## Reading passage:
##########

Photograph by Martha Williams
The street artist known as Mister Totem, who, as a teenager, honed his fantastical 3-D style while painting with influential Bronx muralists TATS Cru, has long made Atlanta his canvas—and counts members of the city’s food scene as his early benefactors. “In the ’90s, I painted everything,” he recalls of his hometown. “I’d walk the street in Atlanta carrying my book of work. I’d talk to all of the restaurant owners.”
Unlike a lot of other business owners at the time, restaurateurs—at least those in certain intown neighborhoods—appreciated his work and invited him to paint their walls. “Sometimes, I’d get paid; sometimes, I’d ask for a tab,” Totem says. “Yes, it was good exposure, but it wasn’t necessarily about the exposure. It was about the friendships we made.”
Those relationships include ones with the late Ria Pell of Ria’s Bluebird, Riccardo Ullio of Fritti, Clay Harper of Fellini’s and La Fonda, and Marco Blue of Marco’s Pita. Totem wound up painting murals for all of their restaurants. “Back then, it was different. We were [considered] weird, tattooed freaks,” he says of graffiti artists and restaurant people. “We were there for each other.”

##########

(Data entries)
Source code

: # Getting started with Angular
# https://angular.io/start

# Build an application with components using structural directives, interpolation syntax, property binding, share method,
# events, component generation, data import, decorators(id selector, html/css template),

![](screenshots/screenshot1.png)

##########

## Your assignment:
How would you sum up the article on Mister Totem in two sentences?

## Worked solution:
Mister Totem, a street artist who honed his 3-D style as a teenager painting with Bronx muralists TATS Cru, has long worked in Atlanta, where restaurant owners were among his early backers and invited him to paint their walls for pay or a tab. He painted murals for restaurateurs including Ria Pell, Riccardo Ullio, Clay Harper and Marco Blue, and he says the friendships mattered more than the exposure, since graffiti artists and restaurant people, then considered weird, tattooed freaks, were there for each other.